Prompt a: From the listing below, pull out each line that contains the string "relation", treating uppercase and lowercase letters as distinct.

Exercise passage:
Segment Open

5. The manufacturing method of said iron-based amorphous alloy broad ribbon as claimed in claim 4, wherein in step {circle around (4)}, said iron-based amorphous alloy broad ribbon goes through one or plurality of secondary cooling devices for further cooling after said ribbon is peeled off the cooling roll (4).
6. The manufacturing method of said iron-based amorphous alloy broad ribbon as claimed in claim 5, wherein said secondary cooling devices comprise an auxiliary cooling roll (7) or cooling media jet (8) or their combination.
7. The manufacturing method of said iron-based amorphous alloy broad ribbon as claimed in claim 6, wherein said amorphous alloy broad ribbon forms a wrap angle of above 10° in terms of central angle on the auxiliary cooling roll (7).
8. The manufacturing method of said iron-based amorphous alloy broad ribbon as claimed in claim 6, wherein cooling water flows through the interior of the auxiliary cooling roll (7), and the cooling media jet (8) blows gas or volatile liquid media on the surface of said iron-based amorphous alloy broad ribbon.
9. The manufacturing method of said iron-based amorphous alloy broad ribbon as claimed in claim 4, wherein there is a pre-processed arc on a nozzle surface on said casting cup (3) which forms a transversal consistent roll-to-nozzle gap together with a drum-shaped surface of cooling roll in working state.
10. The manufacturing method of said iron-based amorphous alloy broad ribbon as claimed in claim 4, wherein during the process of manufacturing iron-based amorphous alloy broad ribbon, the cooling roll surface is continuously repaired and cleaned to ensure the roll surface roughness Ra is smaller than 0.0005 mm throughout casting.
11. The manufacturing method of said iron-based amorphous alloy broad ribbon as claimed in claim 4, wherein the winding temperature of said iron-based amorphous alloy broad ribbon is lower than 120° C.

The present invention belongs to the technical field of rapid solidification of amorphous alloy, concretely relates to an iron-based amorphous alloy broad ribbon and the manufacturing method, especially an iron-based amorphous alloy broad ribbon with width of 220˜1000 mm and manufacturing method.

As a kind of soft magnetic materials, iron-based amorphous alloy has excellent electromagnetic properties. It can greatly reduce the operation energy consumption of transformers when used as iron cores in the distribution transformers. Therefore, it is widely used in the field of distribution transformer. For instance, Hitachi Metals Ltd.'s iron-based amorphous alloy ribbon products (Metglas2605SA1) include three width specifications—142 mm, 170 mm and 213 mm—to allow users to manufacture the iron cores of the transformers at different sizes.

Segment Closed

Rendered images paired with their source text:
Segment Open

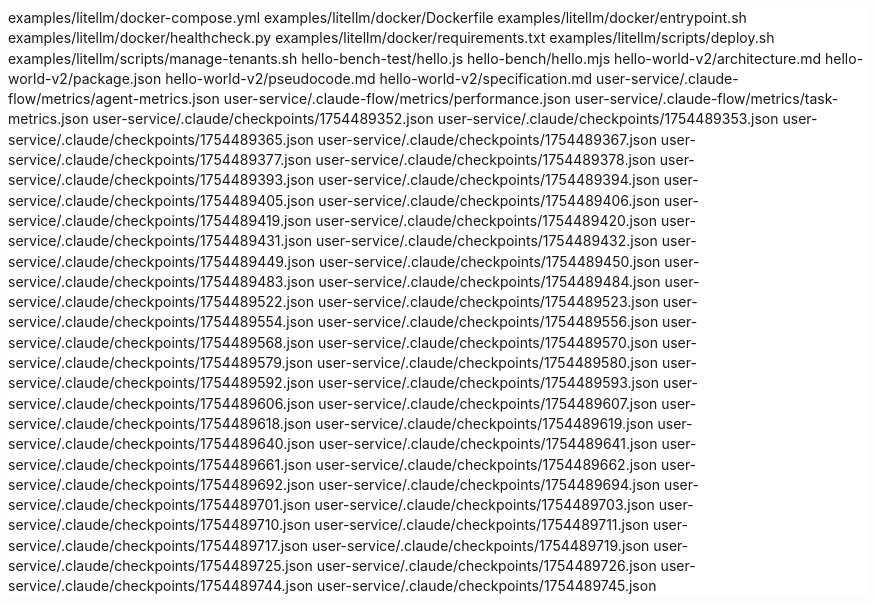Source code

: examples/litellm/docker-compose.yml
examples/litellm/docker/Dockerfile
examples/litellm/docker/entrypoint.sh
examples/litellm/docker/healthcheck.py
examples/litellm/docker/requirements.txt
examples/litellm/scripts/deploy.sh
examples/litellm/scripts/manage-tenants.sh
hello-bench-test/hello.js
hello-bench/hello.mjs
hello-world-v2/architecture.md
hello-world-v2/package.json
hello-world-v2/pseudocode.md
hello-world-v2/specification.md
user-service/.claude-flow/metrics/agent-metrics.json
user-service/.claude-flow/metrics/performance.json
user-service/.claude-flow/metrics/task-metrics.json
user-service/.claude/checkpoints/1754489352.json
user-service/.claude/checkpoints/1754489353.json
user-service/.claude/checkpoints/1754489365.json
user-service/.claude/checkpoints/1754489367.json
user-service/.claude/checkpoints/1754489377.json
user-service/.claude/checkpoints/1754489378.json
user-service/.claude/checkpoints/1754489393.json
user-service/.claude/checkpoints/1754489394.json
user-service/.claude/checkpoints/1754489405.json
user-service/.claude/checkpoints/1754489406.json
user-service/.claude/checkpoints/1754489419.json
user-service/.claude/checkpoints/1754489420.json
user-service/.claude/checkpoints/1754489431.json
user-service/.claude/checkpoints/1754489432.json
user-service/.claude/checkpoints/1754489449.json
user-service/.claude/checkpoints/1754489450.json
user-service/.claude/checkpoints/1754489483.json
user-service/.claude/checkpoints/1754489484.json
user-service/.claude/checkpoints/1754489522.json
user-service/.claude/checkpoints/1754489523.json
user-service/.claude/checkpoints/1754489554.json
user-service/.claude/checkpoints/1754489556.json
user-service/.claude/checkpoints/1754489568.json
user-service/.claude/checkpoints/1754489570.json
user-service/.claude/checkpoints/1754489579.json
user-service/.claude/checkpoints/1754489580.json
user-service/.claude/checkpoints/1754489592.json
user-service/.claude/checkpoints/1754489593.json
user-service/.claude/checkpoints/1754489606.json
user-service/.claude/checkpoints/1754489607.json
user-service/.claude/checkpoints/1754489618.json
user-service/.claude/checkpoints/1754489619.json
user-service/.claude/checkpoints/1754489640.json
user-service/.claude/checkpoints/1754489641.json
user-service/.claude/checkpoints/1754489661.json
user-service/.claude/checkpoints/1754489662.json
user-service/.claude/checkpoints/1754489692.json
user-service/.claude/checkpoints/1754489694.json
user-service/.claude/checkpoints/1754489701.json
user-service/.claude/checkpoints/1754489703.json
user-service/.claude/checkpoints/1754489710.json
user-service/.claude/checkpoints/1754489711.json
user-service/.claude/checkpoints/1754489717.json
user-service/.claude/checkpoints/1754489719.json
user-service/.claude/checkpoints/1754489725.json
user-service/.claude/checkpoints/1754489726.json
user-service/.claude/checkpoints/1754489744.json
user-service/.claude/checkpoints/1754489745.json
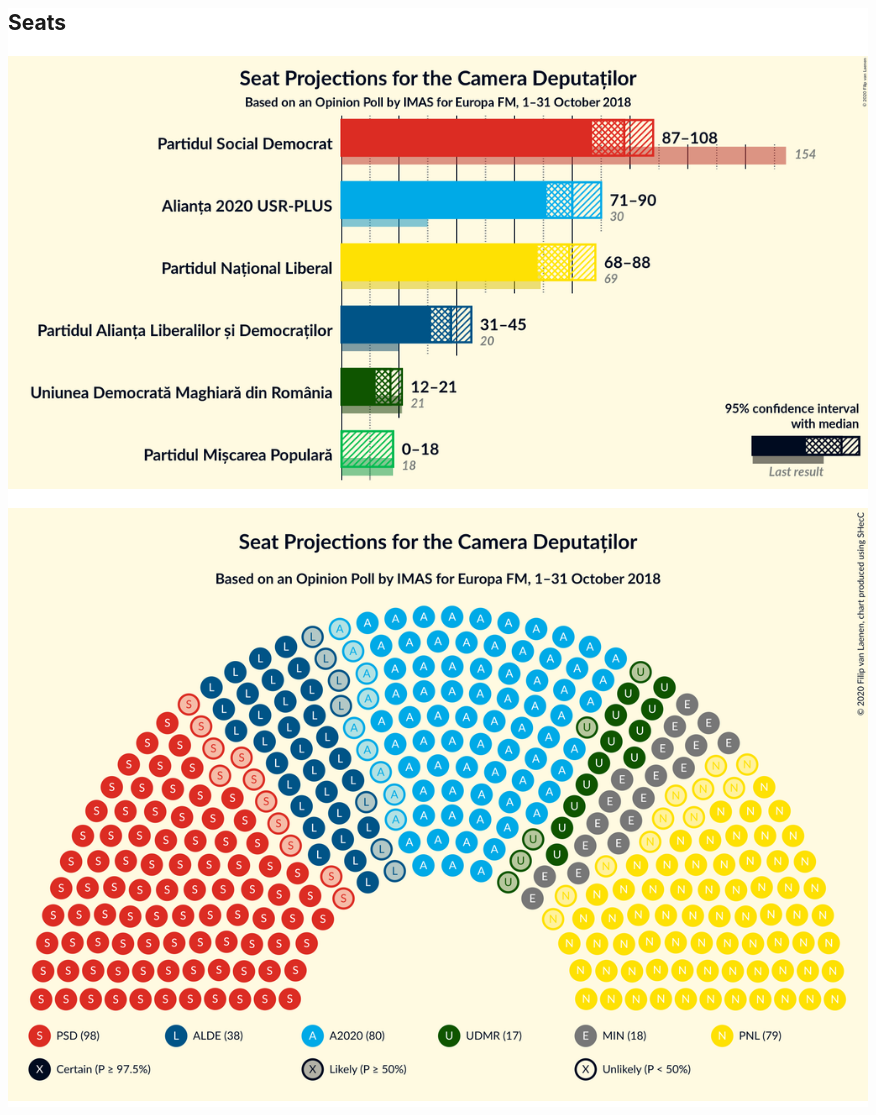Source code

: ## Seats

![Graph with seats not yet produced](2018-10-31-IMAS-seats.png "Seats")

![Graph with seating plan not yet produced](2018-10-31-IMAS-seating-plan.png "Seating Plan")

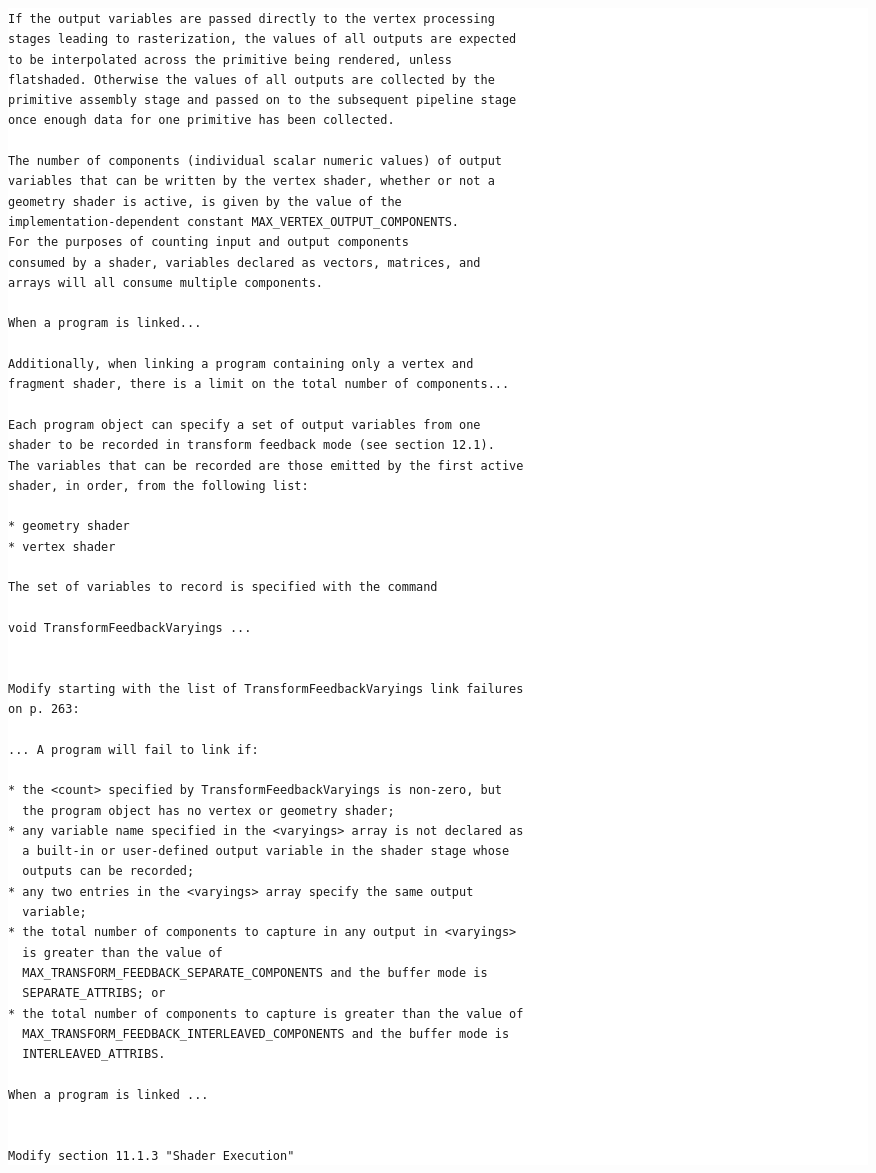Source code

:     If the output variables are passed directly to the vertex processing
    stages leading to rasterization, the values of all outputs are expected
    to be interpolated across the primitive being rendered, unless
    flatshaded. Otherwise the values of all outputs are collected by the
    primitive assembly stage and passed on to the subsequent pipeline stage
    once enough data for one primitive has been collected.

    The number of components (individual scalar numeric values) of output
    variables that can be written by the vertex shader, whether or not a
    geometry shader is active, is given by the value of the
    implementation-dependent constant MAX_VERTEX_OUTPUT_COMPONENTS.
    For the purposes of counting input and output components
    consumed by a shader, variables declared as vectors, matrices, and
    arrays will all consume multiple components.

    When a program is linked...

    Additionally, when linking a program containing only a vertex and
    fragment shader, there is a limit on the total number of components...

    Each program object can specify a set of output variables from one
    shader to be recorded in transform feedback mode (see section 12.1).
    The variables that can be recorded are those emitted by the first active
    shader, in order, from the following list:

    * geometry shader
    * vertex shader

    The set of variables to record is specified with the command

    void TransformFeedbackVaryings ...


    Modify starting with the list of TransformFeedbackVaryings link failures
    on p. 263:

    ... A program will fail to link if:

    * the <count> specified by TransformFeedbackVaryings is non-zero, but
      the program object has no vertex or geometry shader;
    * any variable name specified in the <varyings> array is not declared as
      a built-in or user-defined output variable in the shader stage whose
      outputs can be recorded;
    * any two entries in the <varyings> array specify the same output
      variable;
    * the total number of components to capture in any output in <varyings>
      is greater than the value of
      MAX_TRANSFORM_FEEDBACK_SEPARATE_COMPONENTS and the buffer mode is
      SEPARATE_ATTRIBS; or
    * the total number of components to capture is greater than the value of
      MAX_TRANSFORM_FEEDBACK_INTERLEAVED_COMPONENTS and the buffer mode is
      INTERLEAVED_ATTRIBS.

    When a program is linked ...


    Modify section 11.1.3 "Shader Execution"
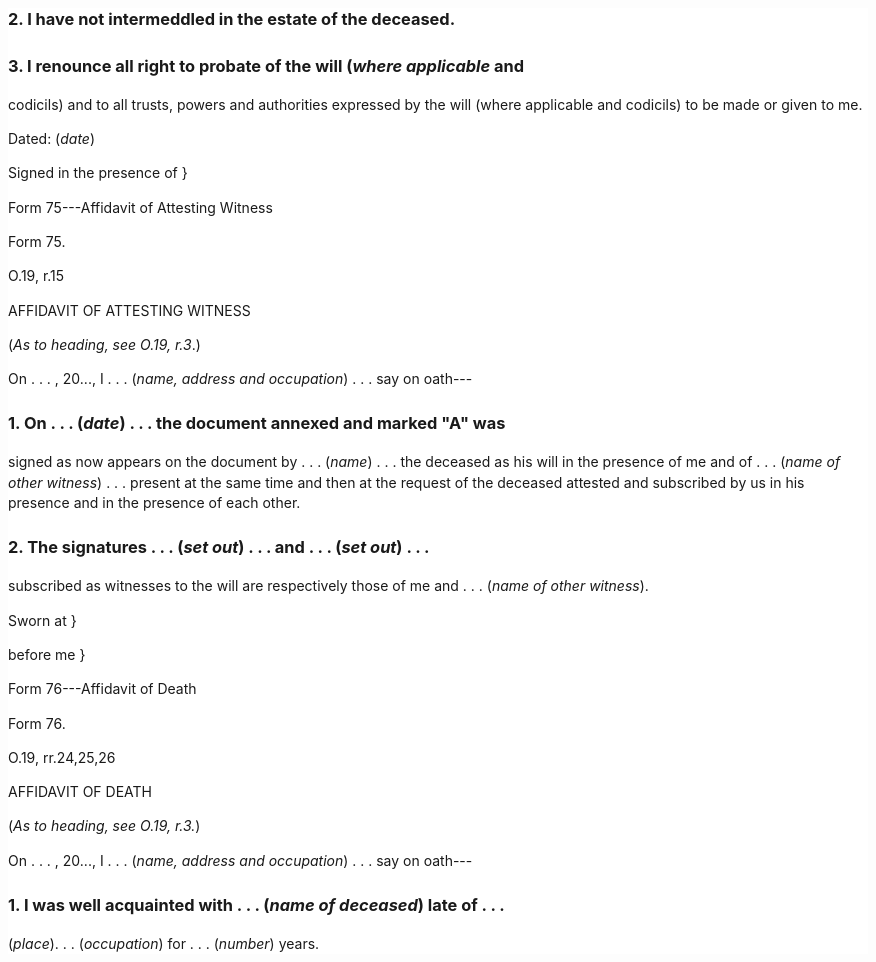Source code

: ### 2\. I have not intermeddled in the estate of the deceased.

### 3\. I renounce all right to probate of the will (*where applicable* and
codicils) and to all trusts, powers and authorities expressed by the
will (where applicable and codicils) to be made or given to me.

Dated: (*date*)

Signed in the presence of }

Form 75---Affidavit of Attesting Witness

Form 75.

O.19, r.15

AFFIDAVIT OF ATTESTING WITNESS

(*As to heading, see O.19, r.3*.)

On . . . , 20\..., I . . . (*name, address and occupation*) . . . say on
oath---

### 1\. On . . . (*date*) . . . the document annexed and marked \"A\" was
signed as now appears on the document by . . . (*name*) . . . the
deceased as his will in the presence of me and of . . . (*name of other
witness*) . . . present at the same time and then at the request of the
deceased attested and subscribed by us in his presence and in the
presence of each other.

### 2\. The signatures . . . (*set out*) . . . and . . . (*set out*) . . .
subscribed as witnesses to the will are respectively those of me and . .
. (*name of other witness*).

Sworn at }

before me }

Form 76---Affidavit of Death

Form 76.

O.19, rr.24,25,26

AFFIDAVIT OF DEATH

(*As to heading, see O.19, r.3.*)

On . . . , 20\..., I . . . (*name, address and occupation*) . . . say on
oath---

### 1\. I was well acquainted with . . . (*name of deceased*) late of . . .
(*place*). . . (*occupation*) for . . . (*number*) years.
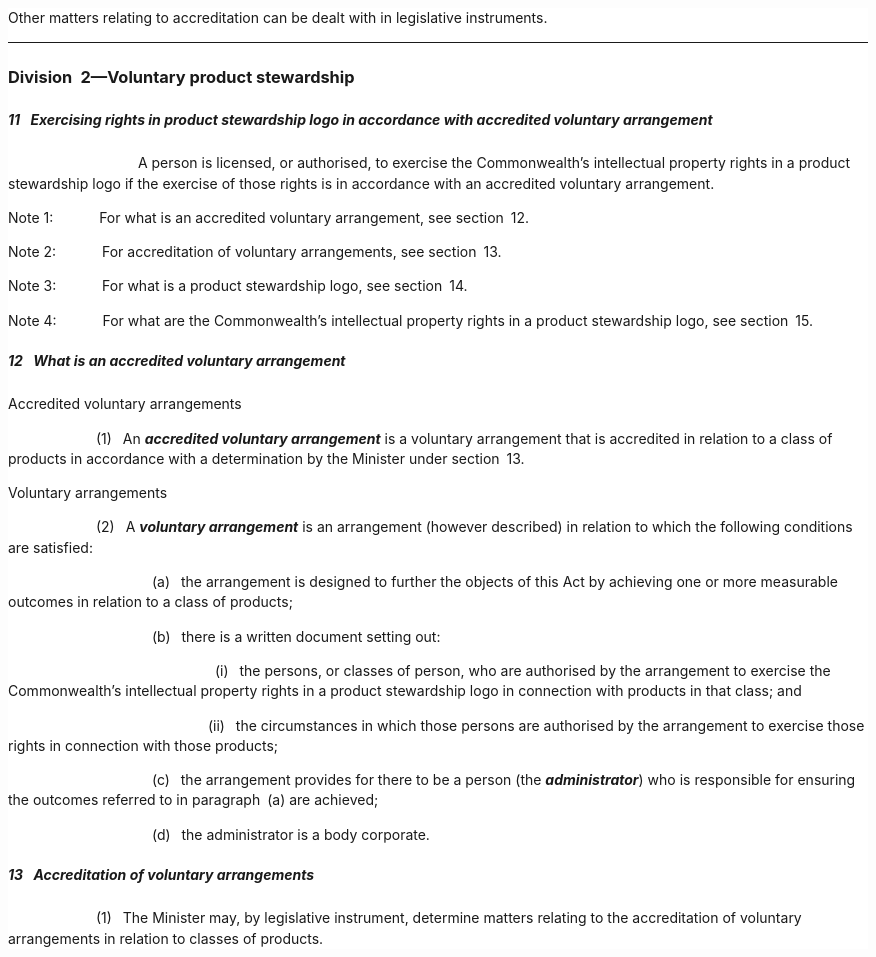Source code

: Other matters relating to accreditation can be dealt with in legislative instruments.

* * *

### Division 2—Voluntary product stewardship

##### <a id="11"></a>11  Exercising rights in product stewardship logo in accordance with accredited voluntary arrangement

                   A person is licensed, or authorised, to exercise the Commonwealth’s intellectual property rights in a product stewardship logo if the exercise of those rights is in accordance with an accredited voluntary arrangement.

Note 1:       For what is an accredited voluntary arrangement, see section 12.

Note 2:       For accreditation of voluntary arrangements, see section 13.

Note 3:       For what is a product stewardship logo, see section 14.

Note 4:       For what are the Commonwealth’s intellectual property rights in a product stewardship logo, see section 15.

##### <a id="12"></a>12  What is an _accredited voluntary arrangement_

Accredited voluntary arrangements

             (1)  An **_accredited voluntary arrangement_** is a voluntary arrangement that is accredited in relation to a class of products in accordance with a determination by the Minister under section 13.

Voluntary arrangements

             (2)  A **_voluntary arrangement_** is an arrangement (however described) in relation to which the following conditions are satisfied:

                     (a)  the arrangement is designed to further the objects of this Act by achieving one or more measurable outcomes in relation to a class of products;

                     (b)  there is a written document setting out:

                              (i)  the persons, or classes of person, who are authorised by the arrangement to exercise the Commonwealth’s intellectual property rights in a product stewardship logo in connection with products in that class; and

                             (ii)  the circumstances in which those persons are authorised by the arrangement to exercise those rights in connection with those products;

                     (c)  the arrangement provides for there to be a person (the **_administrator_**) who is responsible for ensuring the outcomes referred to in paragraph (a) are achieved;

                     (d)  the administrator is a body corporate.

##### <a id="13"></a>13  Accreditation of voluntary arrangements

             (1)  The Minister may, by legislative instrument, determine matters relating to the accreditation of voluntary arrangements in relation to classes of products.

Segment Closed

Prompt b: Transcribe the part of the passage on iron-based amorphous alloy ribbon above that opens with the words containing "6. The manufacturing" and closes with "alloy broad ribbon.".

Task solution a:
             (1)  An **_accredited voluntary arrangement_** is a voluntary arrangement that is accredited in relation to a class of products in accordance with a determination by the Minister under section 13.
             (2)  A **_voluntary arrangement_** is an arrangement (however described) in relation to which the following conditions are satisfied:
                     (a)  the arrangement is designed to further the objects of this Act by achieving one or more measurable outcomes in relation to a class of products;
             (1)  The Minister may, by legislative instrument, determine matters relating to the accreditation of voluntary arrangements in relation to classes of products.

Task solution b:
6. The manufacturing method of said iron-based amorphous alloy broad ribbon as claimed in claim 5, wherein said secondary cooling devices comprise an auxiliary cooling roll (7) or cooling media jet (8) or their combination.
7. The manufacturing method of said iron-based amorphous alloy broad ribbon as claimed in claim 6, wherein said amorphous alloy broad ribbon forms a wrap angle of above 10° in terms of central angle on the auxiliary cooling roll (7).
8. The manufacturing method of said iron-based amorphous alloy broad ribbon as claimed in claim 6, wherein cooling water flows through the interior of the auxiliary cooling roll (7), and the cooling media jet (8) blows gas or volatile liquid media on the surface of said iron-based amorphous alloy broad ribbon.